Cyclin-Dependent Kinase 5 Activity Enhances Monocytic Phenotype and Cell Cycle Traverse in 1,25-Dihydroxyvitamin D3-Treated HL60 Cells

The function of most cyclin-dependent kinases (Cdks) is to facilitate progression through the checkpoints of the cell cycle, but Cdk5 is known to be involved in differentiation of CNS, muscle, and lens cells, though not in the cell cycle traverse. Here we show an additional role for Cdk5, an enhancement of monocytic differentiation with abrogation of the G1 checkpoint. Human leukemia HL60 cells exposed to 1alpha,25-dihydroxyvitamin D3 (1,25D3) displayed monocytic phenotype and increased Cdk5 kinase activity.

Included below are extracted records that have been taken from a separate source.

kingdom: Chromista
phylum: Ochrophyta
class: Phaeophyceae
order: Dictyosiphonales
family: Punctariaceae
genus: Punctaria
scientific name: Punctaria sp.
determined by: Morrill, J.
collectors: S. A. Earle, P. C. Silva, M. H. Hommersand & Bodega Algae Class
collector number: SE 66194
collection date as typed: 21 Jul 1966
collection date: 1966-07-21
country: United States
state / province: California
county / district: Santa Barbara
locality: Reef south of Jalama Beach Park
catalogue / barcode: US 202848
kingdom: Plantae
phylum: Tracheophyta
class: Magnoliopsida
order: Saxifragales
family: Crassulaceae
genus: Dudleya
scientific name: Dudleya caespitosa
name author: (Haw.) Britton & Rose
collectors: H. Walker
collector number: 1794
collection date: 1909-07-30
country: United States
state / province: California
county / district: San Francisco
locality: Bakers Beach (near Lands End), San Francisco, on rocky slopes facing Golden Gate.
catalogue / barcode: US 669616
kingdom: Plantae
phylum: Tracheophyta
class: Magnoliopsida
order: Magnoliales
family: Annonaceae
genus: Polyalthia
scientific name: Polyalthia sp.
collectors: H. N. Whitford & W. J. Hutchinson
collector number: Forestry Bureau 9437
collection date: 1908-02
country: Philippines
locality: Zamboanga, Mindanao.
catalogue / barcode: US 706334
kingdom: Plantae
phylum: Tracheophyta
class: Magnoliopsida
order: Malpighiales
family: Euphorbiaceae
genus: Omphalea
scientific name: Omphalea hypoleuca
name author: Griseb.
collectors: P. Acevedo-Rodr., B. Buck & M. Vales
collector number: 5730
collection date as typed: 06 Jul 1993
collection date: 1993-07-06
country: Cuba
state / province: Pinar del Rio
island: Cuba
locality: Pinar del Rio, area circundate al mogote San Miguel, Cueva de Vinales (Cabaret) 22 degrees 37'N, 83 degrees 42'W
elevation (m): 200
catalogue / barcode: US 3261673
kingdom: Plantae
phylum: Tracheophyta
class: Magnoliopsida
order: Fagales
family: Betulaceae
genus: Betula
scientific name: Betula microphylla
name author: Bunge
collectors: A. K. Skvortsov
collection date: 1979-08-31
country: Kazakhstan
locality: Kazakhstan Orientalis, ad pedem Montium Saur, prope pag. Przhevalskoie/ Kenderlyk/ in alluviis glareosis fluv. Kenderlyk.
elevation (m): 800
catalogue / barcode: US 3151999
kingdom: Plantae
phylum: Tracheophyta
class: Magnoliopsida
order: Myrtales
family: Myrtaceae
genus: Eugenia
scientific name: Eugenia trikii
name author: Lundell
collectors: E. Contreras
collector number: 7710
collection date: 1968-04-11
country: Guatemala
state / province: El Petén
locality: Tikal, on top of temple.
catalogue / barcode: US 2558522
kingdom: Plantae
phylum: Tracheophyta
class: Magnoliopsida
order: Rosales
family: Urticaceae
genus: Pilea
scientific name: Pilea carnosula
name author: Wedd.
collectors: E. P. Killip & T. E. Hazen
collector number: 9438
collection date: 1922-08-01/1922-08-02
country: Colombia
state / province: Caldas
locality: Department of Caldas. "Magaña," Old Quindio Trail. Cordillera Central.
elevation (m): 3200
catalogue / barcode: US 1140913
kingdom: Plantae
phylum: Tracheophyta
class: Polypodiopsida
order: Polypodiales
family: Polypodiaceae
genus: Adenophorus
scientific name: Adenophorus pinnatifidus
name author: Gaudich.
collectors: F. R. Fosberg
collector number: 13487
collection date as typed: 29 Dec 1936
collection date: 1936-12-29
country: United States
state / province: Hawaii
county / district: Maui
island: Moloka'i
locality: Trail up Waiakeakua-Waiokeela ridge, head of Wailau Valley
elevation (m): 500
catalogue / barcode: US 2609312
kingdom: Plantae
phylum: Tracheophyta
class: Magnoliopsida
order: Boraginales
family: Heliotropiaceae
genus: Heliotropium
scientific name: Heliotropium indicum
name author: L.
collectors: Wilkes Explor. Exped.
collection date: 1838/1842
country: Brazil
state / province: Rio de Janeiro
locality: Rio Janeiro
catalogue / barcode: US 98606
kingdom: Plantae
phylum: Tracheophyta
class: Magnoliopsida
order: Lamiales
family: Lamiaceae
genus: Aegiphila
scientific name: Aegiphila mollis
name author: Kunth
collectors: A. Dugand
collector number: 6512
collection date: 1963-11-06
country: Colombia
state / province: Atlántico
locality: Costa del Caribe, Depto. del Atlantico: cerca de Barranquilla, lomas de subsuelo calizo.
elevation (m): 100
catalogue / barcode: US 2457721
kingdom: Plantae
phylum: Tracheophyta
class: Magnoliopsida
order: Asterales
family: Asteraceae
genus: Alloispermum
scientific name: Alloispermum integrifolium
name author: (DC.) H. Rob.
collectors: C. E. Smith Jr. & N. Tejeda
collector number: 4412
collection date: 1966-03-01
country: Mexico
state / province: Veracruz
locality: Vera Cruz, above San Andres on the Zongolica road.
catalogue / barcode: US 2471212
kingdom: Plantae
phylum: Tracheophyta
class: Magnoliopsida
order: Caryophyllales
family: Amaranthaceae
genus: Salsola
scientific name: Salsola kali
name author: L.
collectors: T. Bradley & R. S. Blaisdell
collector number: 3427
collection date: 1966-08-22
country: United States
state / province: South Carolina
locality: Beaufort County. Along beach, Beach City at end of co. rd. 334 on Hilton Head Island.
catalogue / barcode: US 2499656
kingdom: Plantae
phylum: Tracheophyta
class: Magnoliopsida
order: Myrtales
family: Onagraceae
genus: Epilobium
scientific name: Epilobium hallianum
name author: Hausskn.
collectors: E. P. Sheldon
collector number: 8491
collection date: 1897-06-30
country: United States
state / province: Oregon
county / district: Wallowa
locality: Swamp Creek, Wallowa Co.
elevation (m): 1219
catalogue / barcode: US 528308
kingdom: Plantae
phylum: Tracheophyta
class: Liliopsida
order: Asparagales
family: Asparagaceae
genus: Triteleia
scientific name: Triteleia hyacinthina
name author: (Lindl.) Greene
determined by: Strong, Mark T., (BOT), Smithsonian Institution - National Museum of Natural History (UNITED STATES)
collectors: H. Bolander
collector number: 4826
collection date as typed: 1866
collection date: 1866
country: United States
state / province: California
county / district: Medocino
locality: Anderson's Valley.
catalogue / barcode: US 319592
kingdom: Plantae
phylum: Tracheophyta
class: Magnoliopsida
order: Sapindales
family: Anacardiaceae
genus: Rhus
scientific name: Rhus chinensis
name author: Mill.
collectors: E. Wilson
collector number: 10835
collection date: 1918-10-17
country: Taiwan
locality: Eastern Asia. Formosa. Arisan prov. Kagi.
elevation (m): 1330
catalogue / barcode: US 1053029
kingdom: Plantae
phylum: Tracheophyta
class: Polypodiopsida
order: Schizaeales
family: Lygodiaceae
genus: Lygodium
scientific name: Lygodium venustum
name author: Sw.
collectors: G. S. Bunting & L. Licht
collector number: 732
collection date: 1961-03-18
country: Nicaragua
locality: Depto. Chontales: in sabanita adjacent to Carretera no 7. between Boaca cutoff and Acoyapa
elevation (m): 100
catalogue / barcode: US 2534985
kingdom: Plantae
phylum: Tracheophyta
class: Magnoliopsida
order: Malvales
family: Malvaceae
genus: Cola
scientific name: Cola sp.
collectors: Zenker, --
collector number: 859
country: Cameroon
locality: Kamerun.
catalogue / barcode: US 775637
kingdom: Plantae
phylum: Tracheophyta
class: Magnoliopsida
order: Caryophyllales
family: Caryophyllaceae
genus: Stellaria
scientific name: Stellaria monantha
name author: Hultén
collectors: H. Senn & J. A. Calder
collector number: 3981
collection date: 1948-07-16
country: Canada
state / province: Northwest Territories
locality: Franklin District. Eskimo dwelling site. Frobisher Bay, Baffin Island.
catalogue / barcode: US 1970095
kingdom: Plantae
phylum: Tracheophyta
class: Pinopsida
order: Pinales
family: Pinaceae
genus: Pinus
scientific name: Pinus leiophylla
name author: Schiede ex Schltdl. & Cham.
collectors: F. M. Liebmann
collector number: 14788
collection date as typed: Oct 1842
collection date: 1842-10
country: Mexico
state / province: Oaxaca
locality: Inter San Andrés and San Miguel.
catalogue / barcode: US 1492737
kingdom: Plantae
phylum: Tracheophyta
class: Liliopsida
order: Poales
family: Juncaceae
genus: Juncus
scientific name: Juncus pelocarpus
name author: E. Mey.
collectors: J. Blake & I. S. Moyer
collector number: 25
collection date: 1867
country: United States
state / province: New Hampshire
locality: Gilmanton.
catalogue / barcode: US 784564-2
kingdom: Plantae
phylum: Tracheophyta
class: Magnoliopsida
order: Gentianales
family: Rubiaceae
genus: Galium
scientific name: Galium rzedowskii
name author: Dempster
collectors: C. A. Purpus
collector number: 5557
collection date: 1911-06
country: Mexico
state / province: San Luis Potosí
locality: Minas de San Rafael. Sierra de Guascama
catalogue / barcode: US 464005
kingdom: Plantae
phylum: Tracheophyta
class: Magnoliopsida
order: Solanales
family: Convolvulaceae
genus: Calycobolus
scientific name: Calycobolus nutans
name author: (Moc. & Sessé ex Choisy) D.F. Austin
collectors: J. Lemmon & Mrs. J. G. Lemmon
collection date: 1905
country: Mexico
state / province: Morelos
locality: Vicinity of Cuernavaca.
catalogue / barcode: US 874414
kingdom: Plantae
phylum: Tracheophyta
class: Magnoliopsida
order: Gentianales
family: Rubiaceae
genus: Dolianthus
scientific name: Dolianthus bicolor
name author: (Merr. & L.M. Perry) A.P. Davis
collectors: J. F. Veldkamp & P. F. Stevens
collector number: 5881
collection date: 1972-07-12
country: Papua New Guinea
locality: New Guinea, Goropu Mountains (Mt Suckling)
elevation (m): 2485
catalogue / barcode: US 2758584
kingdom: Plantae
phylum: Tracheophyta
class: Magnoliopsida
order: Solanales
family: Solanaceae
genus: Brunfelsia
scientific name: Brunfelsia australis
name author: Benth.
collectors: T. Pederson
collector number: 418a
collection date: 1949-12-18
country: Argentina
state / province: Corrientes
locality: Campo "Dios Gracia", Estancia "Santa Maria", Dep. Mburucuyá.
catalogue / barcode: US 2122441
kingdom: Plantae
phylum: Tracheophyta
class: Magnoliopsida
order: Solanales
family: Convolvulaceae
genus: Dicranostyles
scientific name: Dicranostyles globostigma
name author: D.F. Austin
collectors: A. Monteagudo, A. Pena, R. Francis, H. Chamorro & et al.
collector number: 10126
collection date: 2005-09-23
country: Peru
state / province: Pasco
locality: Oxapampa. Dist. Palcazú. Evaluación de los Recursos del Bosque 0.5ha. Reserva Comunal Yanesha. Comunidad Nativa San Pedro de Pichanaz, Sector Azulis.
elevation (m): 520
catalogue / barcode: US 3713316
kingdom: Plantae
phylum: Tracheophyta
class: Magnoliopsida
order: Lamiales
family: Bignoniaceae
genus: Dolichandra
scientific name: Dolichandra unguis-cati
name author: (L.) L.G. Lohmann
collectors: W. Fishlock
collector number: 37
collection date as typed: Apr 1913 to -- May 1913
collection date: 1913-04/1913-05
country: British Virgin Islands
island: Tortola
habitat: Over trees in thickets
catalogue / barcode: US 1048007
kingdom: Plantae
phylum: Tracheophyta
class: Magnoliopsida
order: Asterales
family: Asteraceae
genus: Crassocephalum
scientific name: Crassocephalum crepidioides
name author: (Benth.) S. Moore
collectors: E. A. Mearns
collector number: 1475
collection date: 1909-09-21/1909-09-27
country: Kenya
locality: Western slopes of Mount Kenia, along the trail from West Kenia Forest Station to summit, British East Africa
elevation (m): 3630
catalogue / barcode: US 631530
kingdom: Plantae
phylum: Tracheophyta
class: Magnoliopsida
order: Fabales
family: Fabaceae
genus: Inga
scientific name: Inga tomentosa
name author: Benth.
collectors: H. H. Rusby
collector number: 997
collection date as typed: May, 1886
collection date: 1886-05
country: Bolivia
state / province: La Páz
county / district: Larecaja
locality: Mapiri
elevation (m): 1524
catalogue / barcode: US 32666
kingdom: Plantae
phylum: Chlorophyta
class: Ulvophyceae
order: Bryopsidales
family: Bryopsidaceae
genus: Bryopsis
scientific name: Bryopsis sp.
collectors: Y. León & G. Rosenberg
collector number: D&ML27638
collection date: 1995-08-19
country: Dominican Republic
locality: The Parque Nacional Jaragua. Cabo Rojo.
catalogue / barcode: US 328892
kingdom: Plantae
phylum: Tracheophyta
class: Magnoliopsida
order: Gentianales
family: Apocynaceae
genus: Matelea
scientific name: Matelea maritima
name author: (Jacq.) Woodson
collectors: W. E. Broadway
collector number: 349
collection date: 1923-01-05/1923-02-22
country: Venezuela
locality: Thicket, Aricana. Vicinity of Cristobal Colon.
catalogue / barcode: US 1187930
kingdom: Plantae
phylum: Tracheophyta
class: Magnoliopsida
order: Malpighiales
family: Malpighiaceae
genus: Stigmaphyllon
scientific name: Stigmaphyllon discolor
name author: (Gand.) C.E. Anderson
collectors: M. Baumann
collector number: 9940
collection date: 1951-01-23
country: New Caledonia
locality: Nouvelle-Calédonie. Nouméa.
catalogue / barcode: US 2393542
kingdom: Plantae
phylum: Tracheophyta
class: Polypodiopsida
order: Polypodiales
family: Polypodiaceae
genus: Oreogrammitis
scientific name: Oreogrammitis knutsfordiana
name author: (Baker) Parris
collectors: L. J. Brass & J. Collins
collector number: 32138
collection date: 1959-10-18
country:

An analog of 1,25D3 which does not induce differentiation failed to upregulate Cdk5, and 1,25D3-resistant cells had reduced Cdk5 activity. Active or inactive Cdk5 was associated with cyclin D1, but only active Cdk5 exhibited threonine phosphorylation. Inhibition of Cdk5 expression by an antisense construct reduced the intensity of 1, 25D3-induced expression of CD14, a marker of monocytes, and increased the 1,25D3-induced G1 block. These findings demonstrate a novel aspect of Cdk5 activity-facilitation of the G1- to S-phase transition in cells which are approaching replicative quiescence and a concomitant enhancement of monocytic differentiation.